** ENTRIES PROVIDED follows **
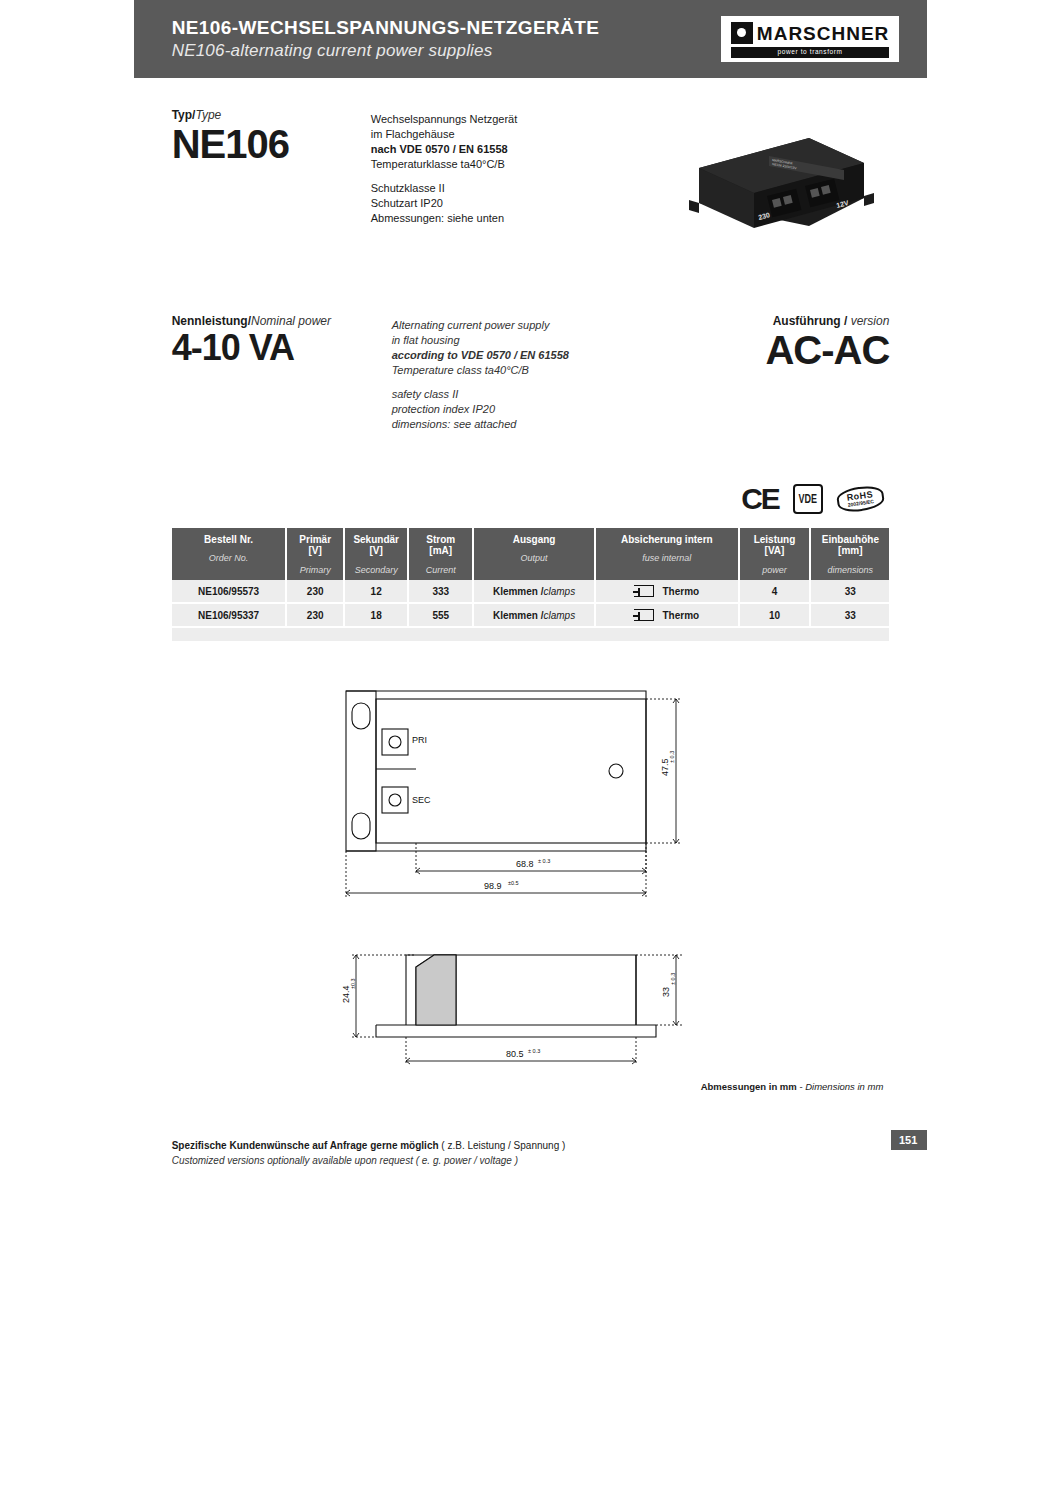NE106-Wechselspannungs-Netzgeräte
NE106-alternating current power supplies
MARSCHNER
power to transform
Typ/Type
NE106
Wechselspannungs Netzgerät
im Flachgehäuse
nach VDE 0570 / EN 61558
Temperaturklasse ta40°C/B
Schutzklasse II
Schutzart IP20
Abmessungen: siehe unten
MARSCHNER NE106 230V/12V 230 12V
Nennleistung/Nominal power
4-10 VA
Alternating current power supply
in flat housing
according to VDE 0570 / EN 61558
Temperature class ta40°C/B
safety class II
protection index IP20
dimensions: see attached
Ausführung / version
AC-AC
CE
VDE
RoHS
2002/95/EC
| Bestell Nr. Order No. | Primär [V] Primary | Sekundär [V] Secondary | Strom [mA] Current | Ausgang Output | Absicherung intern fuse internal | Leistung [VA] power | Einbauhöhe [mm] dimensions |
| --- | --- | --- | --- | --- | --- | --- | --- |
| NE106/95573 | 230 | 12 | 333 | Klemmen / clamps | Thermo | 4 | 33 |
| NE106/95337 | 230 | 18 | 555 | Klemmen / clamps | Thermo | 10 | 33 |
PRI SEC 47.5 ± 0.3 68.8 ± 0.3 98.9 ±0.5 24.4 ±0.3 33 ± 0.3 80.5 ± 0.3
Abmessungen in mm - Dimensions in mm
Spezifische Kundenwünsche auf Anfrage gerne möglich ( z.B. Leistung / Spannung )
Customized versions optionally available upon request ( e. g. power / voltage )
151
** End of ENTRIES PROVIDED **
### ABOUT THIS TASK
Leave out the images and copy every record above exactly.

### REPLY TO THE EXERCISE
NE106-Wechselspannungs-Netzgeräte
NE106-alternating current power supplies
MARSCHNER
power to transform
Typ/Type
NE106
Wechselspannungs Netzgerät
im Flachgehäuse
nach VDE 0570 / EN 61558
Temperaturklasse ta40°C/B
Schutzklasse II
Schutzart IP20
Abmessungen: siehe unten
MARSCHNER NE106 230V/12V 230 12V
Nennleistung/Nominal power
4-10 VA
Alternating current power supply
in flat housing
according to VDE 0570 / EN 61558
Temperature class ta40°C/B
safety class II
protection index IP20
dimensions: see attached
Ausführung / version
AC-AC
CE
VDE
RoHS
2002/95/EC
| Bestell Nr. Order No. | Primär [V] Primary | Sekundär [V] Secondary | Strom [mA] Current | Ausgang Output | Absicherung intern fuse internal | Leistung [VA] power | Einbauhöhe [mm] dimensions |
| --- | --- | --- | --- | --- | --- | --- | --- |
| NE106/95573 | 230 | 12 | 333 | Klemmen / clamps | Thermo | 4 | 33 |
| NE106/95337 | 230 | 18 | 555 | Klemmen / clamps | Thermo | 10 | 33 |
PRI SEC 47.5 ± 0.3 68.8 ± 0.3 98.9 ±0.5 24.4 ±0.3 33 ± 0.3 80.5 ± 0.3
Abmessungen in mm - Dimensions in mm
Spezifische Kundenwünsche auf Anfrage gerne möglich ( z.B. Leistung / Spannung )
Customized versions optionally available upon request ( e. g. power / voltage )
151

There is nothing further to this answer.